Eisei était le prochain client.
Une canette de bière à la main, il attendait son tour.
Je n'avais jamais croisé Eisei dans ce konbini. Jamais.
« Secrétaire, quel plaisir de te revoir ! siffla-t-il d'une voix froide qui m'insuffla des frissons. Ça roule ?
Il me sourit mais son regard me donna l'impression de me tirer dessus. Par un heureux automatisme, ma langue joua dans ma bouche sans que mon esprit lui ait consciemment commandé de s'activer.
— Bien, merci. Et toi, qu'est-ce que tu fais depuis que tu es diplômé ?
— Je suis dans les affaires » répondit Eisei d'un ton évasif en frottant son collier de barbe.
Je déglutis en espérant qu'il ne s'en soit pas aperçu. En apparence, sa voix était neutre mais je perçus qu'elle roulait sur des accents menaçants. Eisei était moins communicatif et avenant que lorsqu'il étudiait à Nintaï. Quelques semaines à peine s'étaient écoulées depuis qu'il avait quitté l'établissement mais il semblait avoir vieilli d'une façon inexplicable. De près, son nez corbin me parut plus tordu qu'avant.
Dans cet espace confiné de la supérette, l'atmosphère était pesante. Les secondes de silence me semblèrent durer une éternité. Ni le vendeur ni Eisei ne parurent vouloir dégeler l'ambiance.
Je hochai la tête et saisis à deux mains le sac de courses que le vendeur me tendait toujours. Sa bouche était crispée et ses pupilles étrécies.
« Vous devriez aller acheter des fleurs, me glissa-t-il doucement. Il y a un fleuriste en face, plus loin dans la rue. Les fleurs coûtent peu cher.
Incrédule, j'interrogeai le vendeur du regard mais il avait déjà baissé le sien sur la caisse enregistreuse. Derrière moi, Eisei s'avança alors que je n'avais pas encore commencé à reculer vers la sortie du magasin. Le vendeur releva une nouvelle fois la tête et l'inclina légèrement pour me remercier de ma visite. Je l'imitai, saluai également Eisei qui me rendit la pareille avec un air d'automate, puis poussai la porte.
Une fois à l'extérieur, je me retournai et tentai de regarder à travers la vitrine. Eisei avait pris ma place devant la caisse.
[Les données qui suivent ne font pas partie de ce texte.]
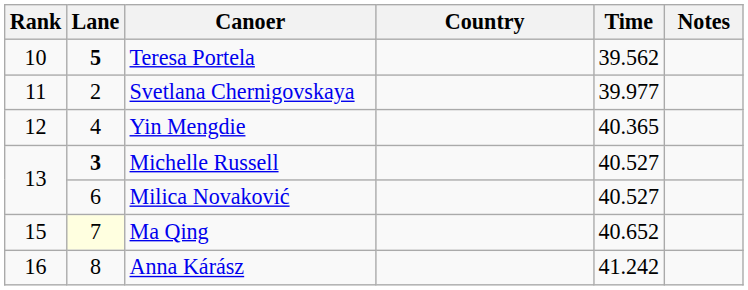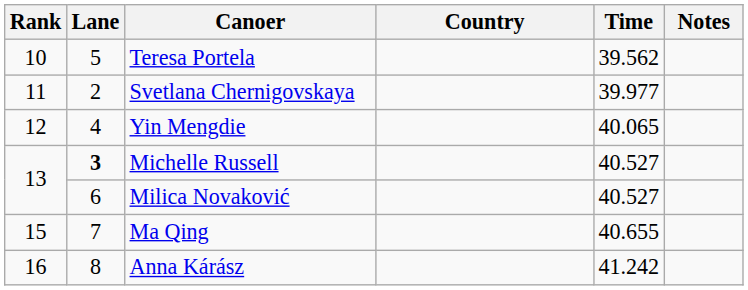Teresa Portela | Lane: bold -> normal
Yin Mengdie | Time: 40.365 -> 40.065
Ma Qing | Lane: lightyellow background -> no background
Ma Qing | Time: 40.652 -> 40.655
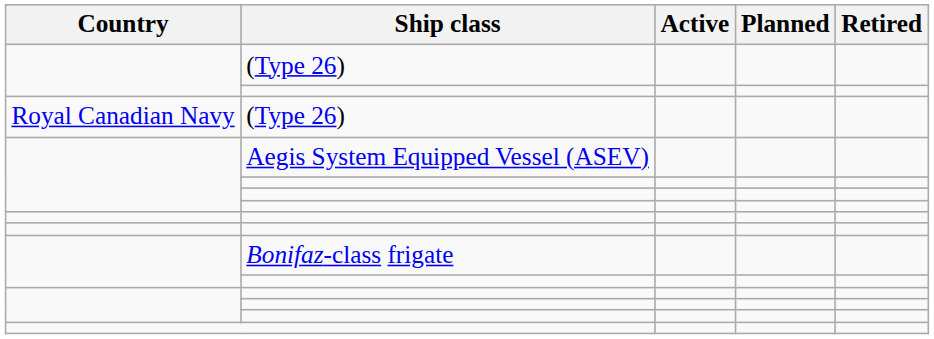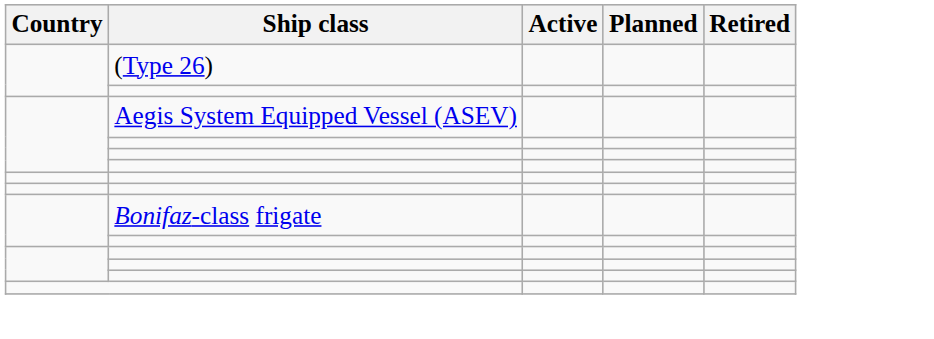- row: Royal Canadian Navy | (Type 26)
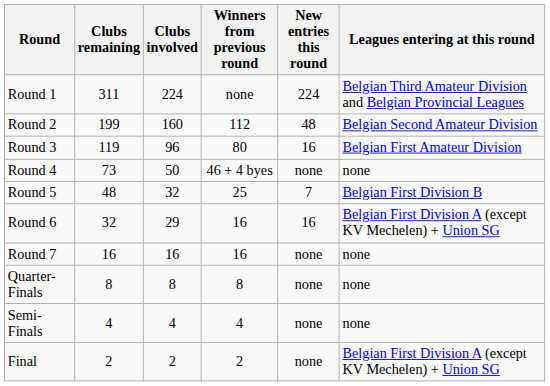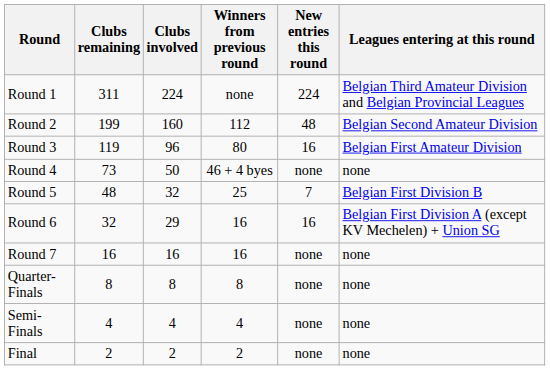Final | Leagues entering at this round: Belgian First Division A (except KV Mechelen) + Union SG -> none
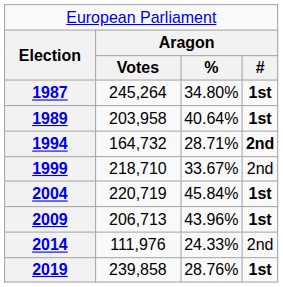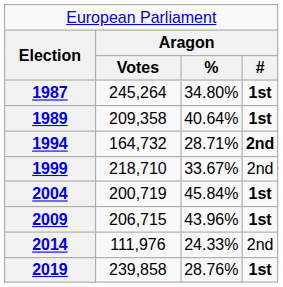1989 | column 2: 203,958 -> 209,358
2004 | column 2: 220,719 -> 200,719
2009 | column 2: 206,713 -> 206,715
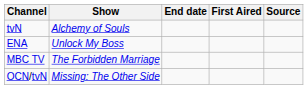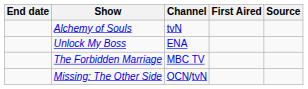columns swapped: End date <-> Channel
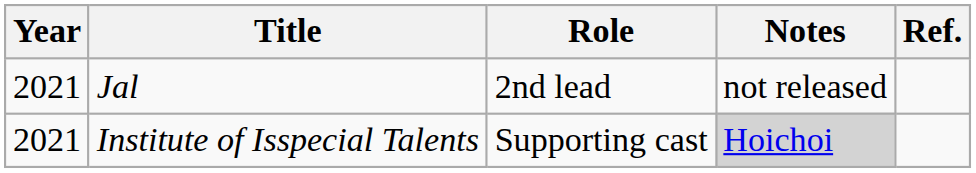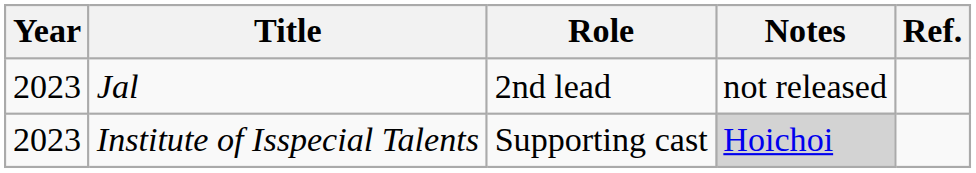Jal | Year: 2021 -> 2023
Institute of Isspecial Talents | Year: 2021 -> 2023
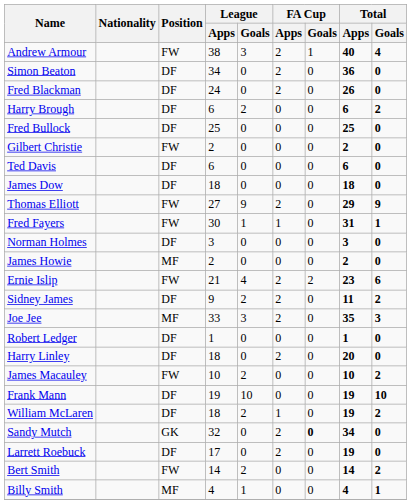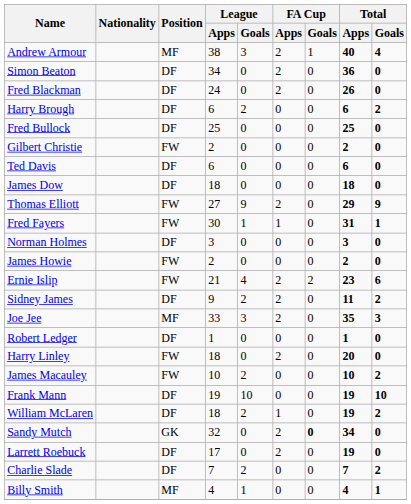Andrew Armour | Position: FW -> MF
James Howie | Position: MF -> FW
Harry Linley | Position: DF -> FW
+ row: Charlie Slade | DF | 7 | 2 | 0 | 0 | 7 | 2
- row: Bert Smith | FW | 14 | 2 | 0 | 0 | 14 | 2
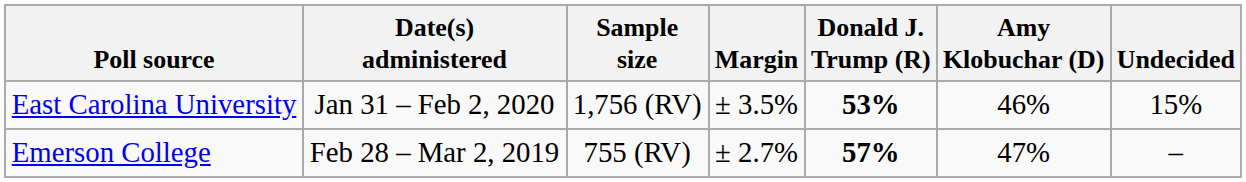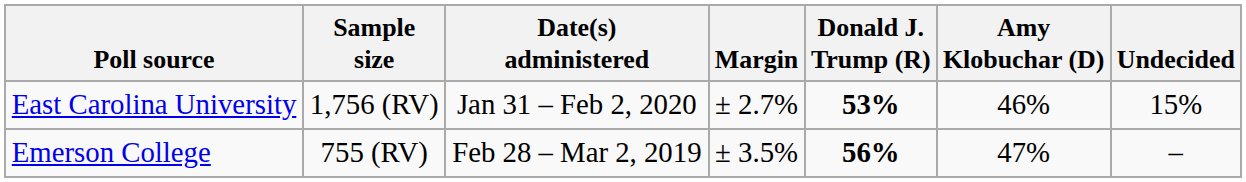columns swapped: Date(s) administered <-> Sample size
East Carolina University | Margin: ± 3.5% -> ± 2.7%
Emerson College | Margin: ± 2.7% -> ± 3.5%
Emerson College | Donald J. Trump (R): 57% -> 56%
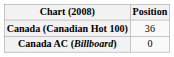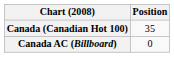Canada (Canadian Hot 100) | Position: 36 -> 35
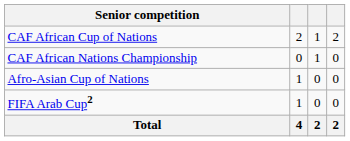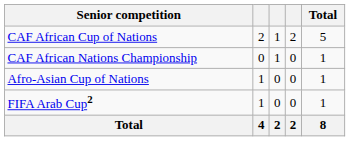+ column: Total | 5 | 1 | 1 | 1 | 8
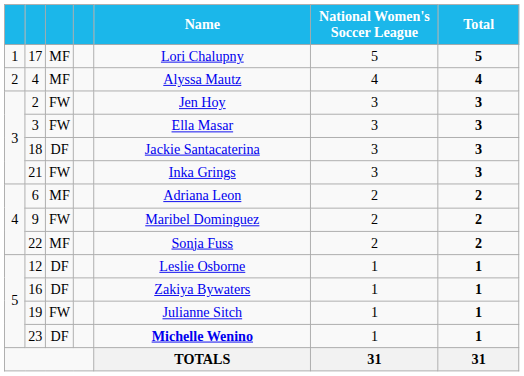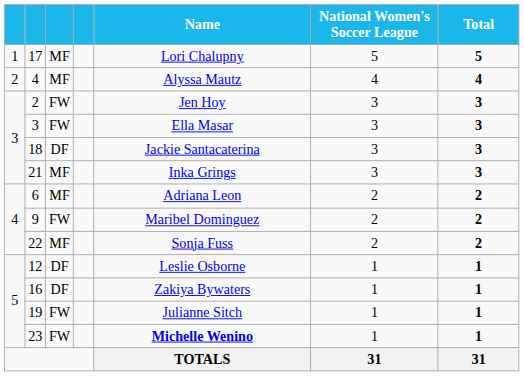21 | column 3: FW -> MF
23 | column 3: DF -> FW
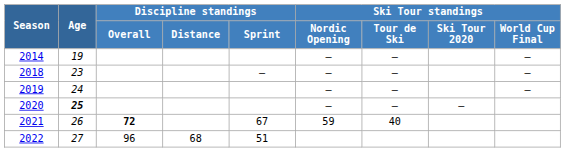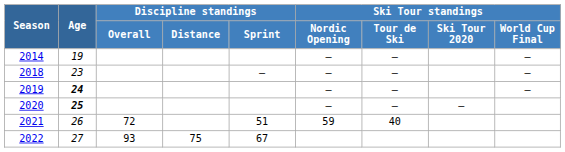2019 | Age: normal -> bold
2021 | Discipline standings / Overall: bold -> normal
2021 | Discipline standings / Sprint: 67 -> 51
2022 | Discipline standings / Overall: 96 -> 93
2022 | Discipline standings / Distance: 68 -> 75
2022 | Discipline standings / Sprint: 51 -> 67
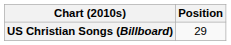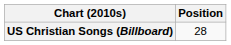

Le visage grimaçant, le vendeur me fit encore un signe de la main, avant de disparaître dans la réserve, Eisei sur les talons.
Quelque chose n'allait pas.
Comment se faisait-il que je n'aie jamais croisé Eisei dans le konbini ? Pourquoi le vendeur s'était-il raidi à sa vue ? Pourquoi se rendait-il dans la réserve avec Eisei ? Pourquoi m'avait-il soufflé l'idée d'aller acheter des fleurs ? Pour m'éloigner ?
Le corps tremblant, je pris le parti de suivre sa recommandation.
Après quelques pas dans la rue, je trouvais la fleuristerie et y achetai des fleurs à une dame âgée. Je me demandai à qui j'allais les offrir : Shizue ? Maeda ? Aïko était trop loin. J'optai pour la mère de Kensei.
À la sortie de la fleuristerie, je manquai de me faire renverser par Minoru qui ne regardait pas où il marchait.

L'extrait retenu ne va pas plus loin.